----- Extracted information
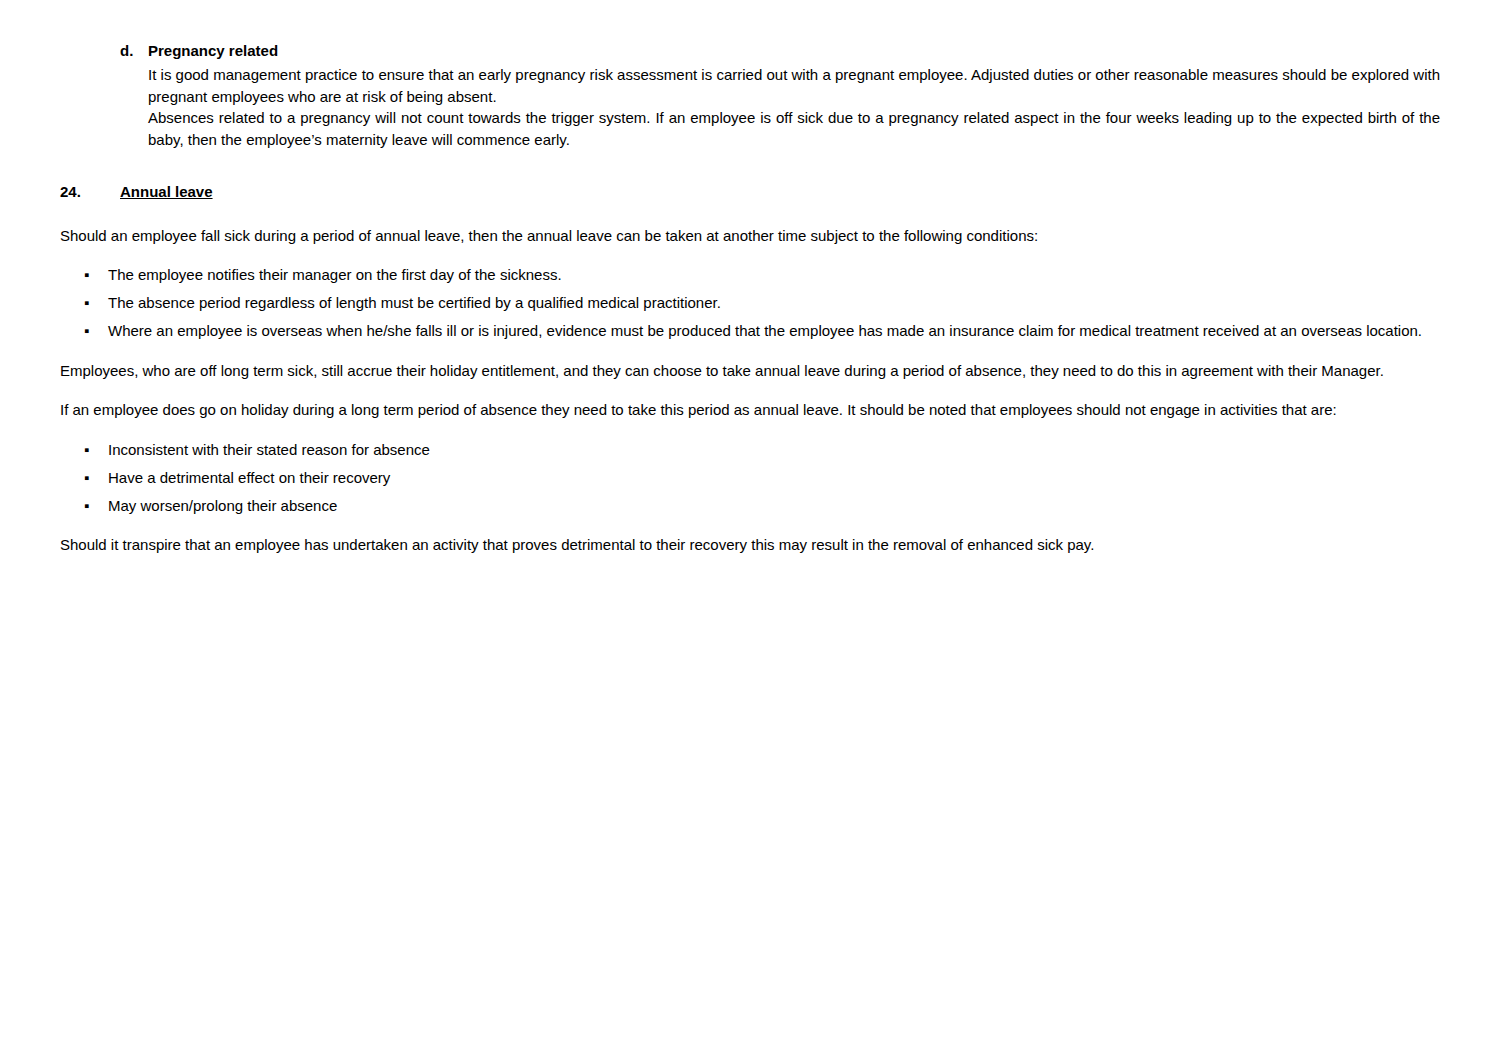d. Pregnancy related
It is good management practice to ensure that an early pregnancy risk assessment is carried out with a pregnant employee. Adjusted duties or other reasonable measures should be explored with pregnant employees who are at risk of being absent.
Absences related to a pregnancy will not count towards the trigger system. If an employee is off sick due to a pregnancy related aspect in the four weeks leading up to the expected birth of the baby, then the employee’s maternity leave will commence early.
24. Annual leave
Should an employee fall sick during a period of annual leave, then the annual leave can be taken at another time subject to the following conditions:
The employee notifies their manager on the first day of the sickness.
The absence period regardless of length must be certified by a qualified medical practitioner.
Where an employee is overseas when he/she falls ill or is injured, evidence must be produced that the employee has made an insurance claim for medical treatment received at an overseas location.
Employees, who are off long term sick, still accrue their holiday entitlement, and they can choose to take annual leave during a period of absence, they need to do this in agreement with their Manager.
If an employee does go on holiday during a long term period of absence they need to take this period as annual leave. It should be noted that employees should not engage in activities that are:
Inconsistent with their stated reason for absence
Have a detrimental effect on their recovery
May worsen/prolong their absence
Should it transpire that an employee has undertaken an activity that proves detrimental to their recovery this may result in the removal of enhanced sick pay.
----------
## Exercise brief
Word for word, write out the whole listing, keeping none of the pictures.

## Answer box
d. Pregnancy related
It is good management practice to ensure that an early pregnancy risk assessment is carried out with a pregnant employee. Adjusted duties or other reasonable measures should be explored with pregnant employees who are at risk of being absent.
Absences related to a pregnancy will not count towards the trigger system. If an employee is off sick due to a pregnancy related aspect in the four weeks leading up to the expected birth of the baby, then the employee’s maternity leave will commence early.
24. Annual leave
Should an employee fall sick during a period of annual leave, then the annual leave can be taken at another time subject to the following conditions:
The employee notifies their manager on the first day of the sickness.
The absence period regardless of length must be certified by a qualified medical practitioner.
Where an employee is overseas when he/she falls ill or is injured, evidence must be produced that the employee has made an insurance claim for medical treatment received at an overseas location.
Employees, who are off long term sick, still accrue their holiday entitlement, and they can choose to take annual leave during a period of absence, they need to do this in agreement with their Manager.
If an employee does go on holiday during a long term period of absence they need to take this period as annual leave. It should be noted that employees should not engage in activities that are:
Inconsistent with their stated reason for absence
Have a detrimental effect on their recovery
May worsen/prolong their absence
Should it transpire that an employee has undertaken an activity that proves detrimental to their recovery this may result in the removal of enhanced sick pay.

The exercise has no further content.